Published: 16 November 2020
A river at sunrise with fog over. Photo.

The ’Nordic Centre of Excellence’ BIOWATERis dedicated to the exploration of potential changes in landuse, forestry and agriculture impact on waters and society. Biowater researchers have now published a number of articles in a special issue of the scientific journal AMBIO that focus on the evaluation of these changes.

In a fossil-free society, the demand on land for production of not only food, timber and fibre but also fuel will increase. This will result in increased pressure on the land and thus an increase in the risk for negative environmental impact on land and waters. In addition, climate change effects will likely lead to additional risks on production such as water scarcity and flooding.

Increasing our understanding of how landuse affects the turnover of nutrients and organic substances, will support development and implementation of countermeasures that reduce negative impacts. In addition, we can also learn more about how land can be managed to reduce climate effects and improve production. Below we highlight results from some of the articles that include SLU researchers.

Agricultural background leaching is assessed differently in the Nordic countries

Reference values ​​are used as the basis for determination of the goal of good ecological status in watercourses. For natural waters, the assessment is broadly the same in Denmark, Finland, Norway and Sweden. On the contrary, the assessment differs greatly for the waters in the agricultural landscape. An important explanation is that unaffected reference waters in the agricultural landscape seldom exist, simply because almost all productive land is already used for agriculture.
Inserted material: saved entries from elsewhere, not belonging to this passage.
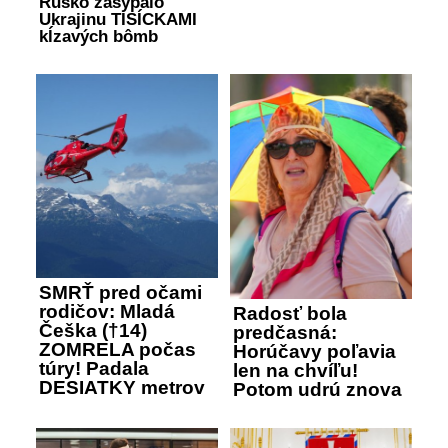
Rusko zasypalo
Ukrajinu TISÍCKAMI
kĺzavých bômb
SMRŤ pred očami
rodičov: Mladá
Radosť bola
Češka (†14)
predčasná:
ZOMRELA počas
Horúčavy poľavia
túry! Padala
len na chvíľu!
DESIATKY metrov
Potom udrú znova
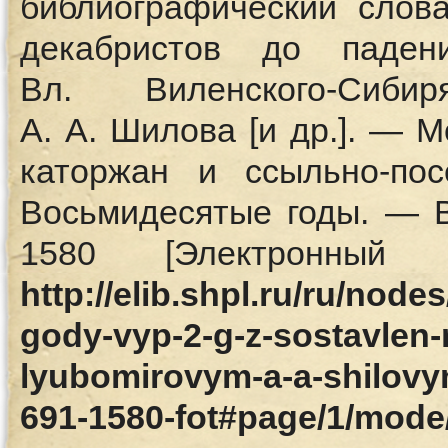
библиографический слов
декабристов до паде
Вл. Виленского-Сиби
А. А. Шилова [и др.]. — М
каторжан и ссыльно-по
Восьмидесятые годы. — 
1580 [Электронны
http://elib.shpl.ru/ru/nod
gody-vyp-2-g-z-sostavlen-
lyubomirovym-a-a-shilovy
691-1580-fot#page/1/mode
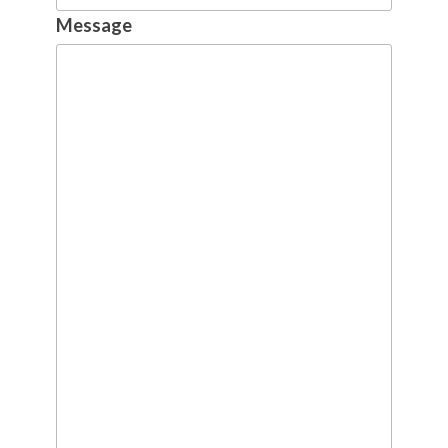
Message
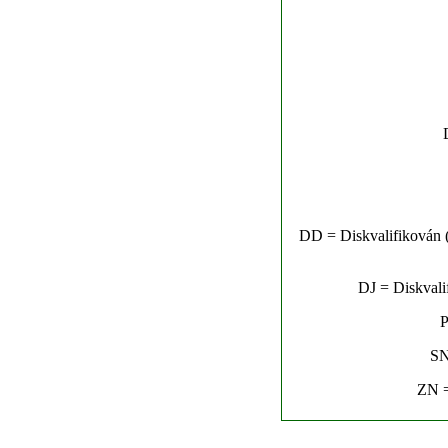
DD = Diskvalifikován (n
DJ = Diskvalif
P
SN
ZN =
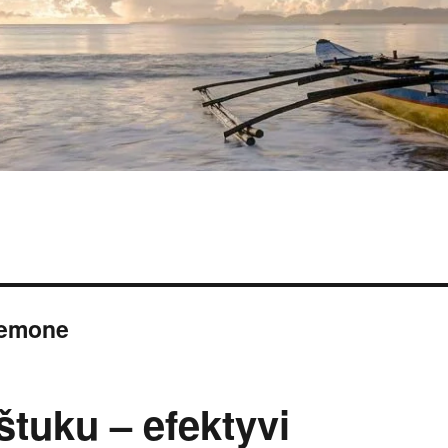
riemone
štuku – efektyvi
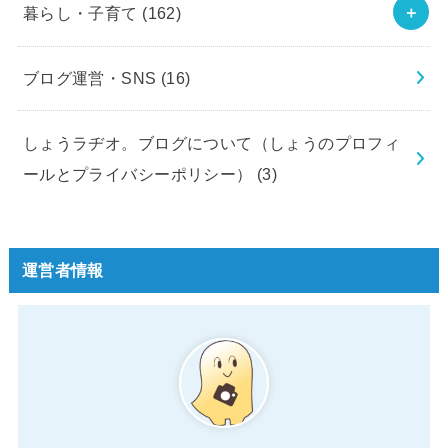
暮らし・子育て
(162)
ブログ運営・SNS
(16)
しょうラヂオ。ブログについて（しょうのプロフィ
ールとプライバシーポリシー）
(3)
運営者情報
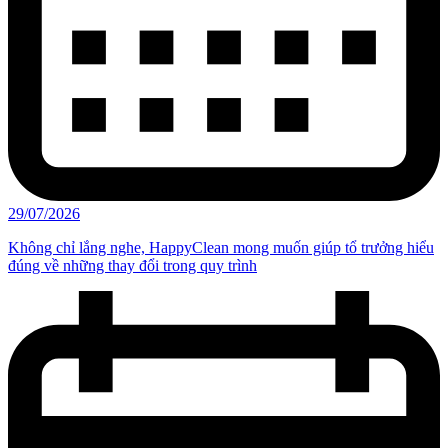
29/07/2026
Không chỉ lắng nghe, HappyClean mong muốn giúp tổ trưởng hiểu
đúng về những thay đổi trong quy trình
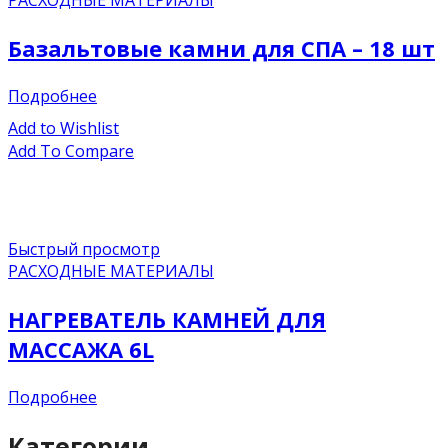
Базальтовые камни для СПА – 18 шт
Подробнее
Add to Wishlist
Add To Compare
Быстрый просмотр
РАСХОДНЫЕ МАТЕРИАЛЫ
НАГРЕВАТЕЛЬ КАМНЕЙ ДЛЯ
МАССАЖА 6L
Подробнее
Категории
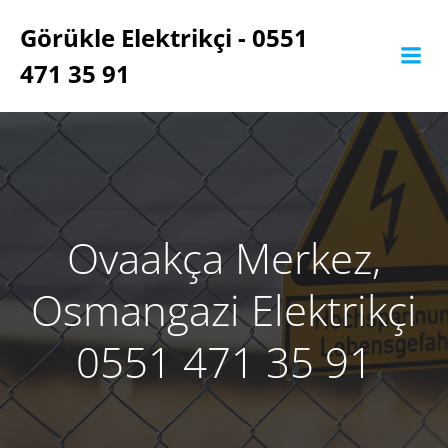
İçeriğe
Görükle Elektrikçi - 0551
geç
471 35 91
Ovaakça Merkez,
Osmangazi Elektrikçi
0551 471 35 91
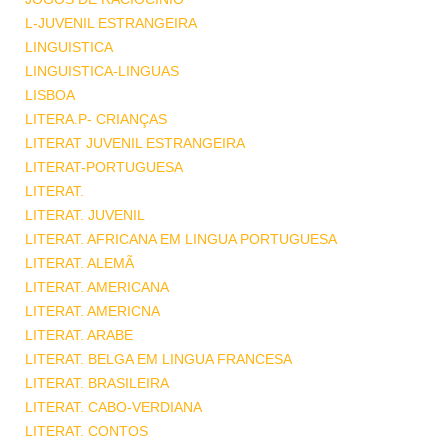
L-JUVENIL ESTRANGEIRA
LINGUISTICA
LINGUISTICA-LINGUAS
LISBOA
LITERA.P- CRIANÇAS
LITERAT JUVENIL ESTRANGEIRA
LITERAT-PORTUGUESA
LITERAT.
LITERAT. JUVENIL
LITERAT. AFRICANA EM LINGUA PORTUGUESA
LITERAT. ALEMÃ
LITERAT. AMERICANA
LITERAT. AMERICNA
LITERAT. ARABE
LITERAT. BELGA EM LINGUA FRANCESA
LITERAT. BRASILEIRA
LITERAT. CABO-VERDIANA
LITERAT. CONTOS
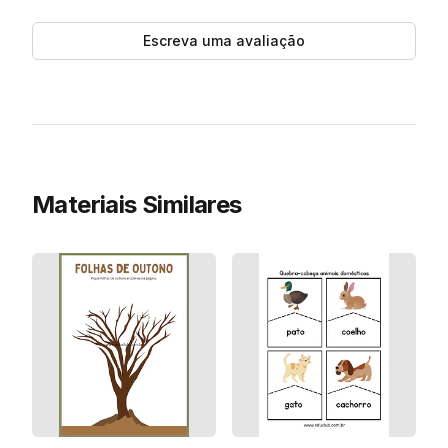
Escreva uma avaliação
Materiais Similares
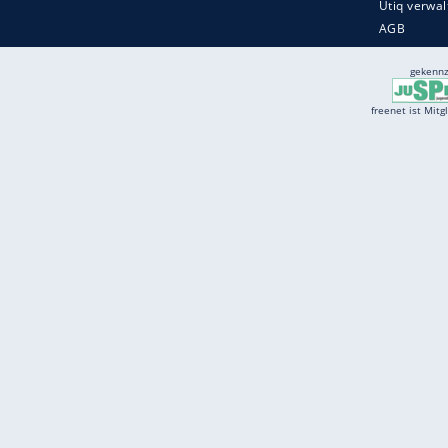
Services
Börse
Jobbörse
Spritpreis aktuell
Wetter
Ferientermine
Partnersuche
Online Angebote
freenet Mobilfunk
freenet Video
– How the countries assess the target level for waters in the agricultural landscape will determine the need for mitigation measures to improve the waters. Since this work is governed by the EU's water directive, it will thus be mandatory for the countries, says Jens Fölster.

– Here we need harmonisation among the countries, but we may also have to accept that certain waters cannot achieve sufficiently good status. It may be better to focus on waters and catchments where the potential for taking action and achieving improvements is greater, says Katarina Kyllmar.

Few long-term monitoring sites in waters affected by forestry and agriculture

Long-term monitoring in affected catchments provide indication of changes depending not only on landuse and land management strategies, but also on climate change. This type of monitoring is needed both in forests and in agricultural landscapes in order to follow up on whether implemented measures have the expected effect.

– So far, focus in environmental monitoring has been more on unaffected waters, but to ensure that implemented measures have the expected effect, reference waters which represent affected waters are also needed, says Katarina Kyllmar.

Scenarios as a basis for discussion on strategies and planning

As the need for more production in forests and agricultural landscapes increases, we need strategies for how to use the land with as little negative effects as possible. Within Biowater, an important task has been to develop scenarios that describe various possible pathways for a future bioeconomy. These scenarios serve as an aid to discuss alternatives on landuse and land management and what we may need to get there.

– This may mean that fertile land will continue to be used for high production, but with mitigation measures to reduce the impact on the environment. While less productive land may instead be used for perennial production of grass, fibre or fuel, or for wetlands provided that the nutrient inflow is high enough, says Jelena Rakovic.

Targeted localisation of mitigation measures for greater efficiency

Optimised landuse also means that individual measures which, for example reduce nutrient losses, need to be be located where they are most effective. This requires both large-scale tools for identification of regions where an individual measure has the greatest potential, but also tools for the farm or the small catchment localisation.

- Constructed wetlands should be located where the nutrient concentrations in incoming water are sufficiently high, and where the water flow is neither too large nor too small. For that, we have developed a modeling tool that points out where there are suitable locations and indicates the necessary size of efficient constructed wetlands, says Faruk Djodjic.